5. Quer isto dizer que a questão da imigração não é relevante? Não, não quer. Não só é relevante como é indissociável, para o melhor e para o pior, do próprio «processo europeu», nos moldes absolutamente trágicos em que o mesmo tem sido desenhado e conduzido, como de resto o João Ramos de Almeida já aqui assinalou. O que não se pode é agitar a questão da imigração (e da sua vertente xenófoba) como sendo a explicação essencial do resultado do referendo e muito menos fazê-lo para afastar os olhares e dissociar esse resultado do desastre europeu, no intuito de proteger e alimentar um otimismo cada vez mais infundado sobre a capacidade de a Europa se regenerar.

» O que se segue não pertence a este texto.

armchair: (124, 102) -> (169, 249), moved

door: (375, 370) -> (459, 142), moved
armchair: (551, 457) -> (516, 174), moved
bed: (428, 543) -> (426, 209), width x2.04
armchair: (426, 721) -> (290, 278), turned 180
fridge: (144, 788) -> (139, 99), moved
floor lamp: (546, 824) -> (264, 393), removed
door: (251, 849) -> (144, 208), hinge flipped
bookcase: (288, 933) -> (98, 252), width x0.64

6. De facto, quando raspamos o «verniz sociológico» simplista (o tal das linearidades entre voto jovem e multiculturalismo ou entre voto grisalho e aversão aos imigrantes, por exemplo), surge uma teia de questões bastante mais complexa e que se presta pouco a leituras intuitivas. Um idoso que vota a favor do «Leave» tanto o pode fazer por considerar que a Europa deixou de constituir um espaço de internacionalismo progressista e solidário, como o pode fazer por um simples nacionalismo saudosista e xenófobo. Tal como um jovem tanto pode ter votado «Remain» porque continua a acreditar no projeto europeu, como o fazer apenas por não conseguir conceber um enquadramento diferente para a sua vida quotidiana (apesar de reconhecer o fracasso europeu e os danos que o mesmo produz). Como lembrava há uns dias o João Rodrigues, nacionalismos há muitos (e internacionalismos também).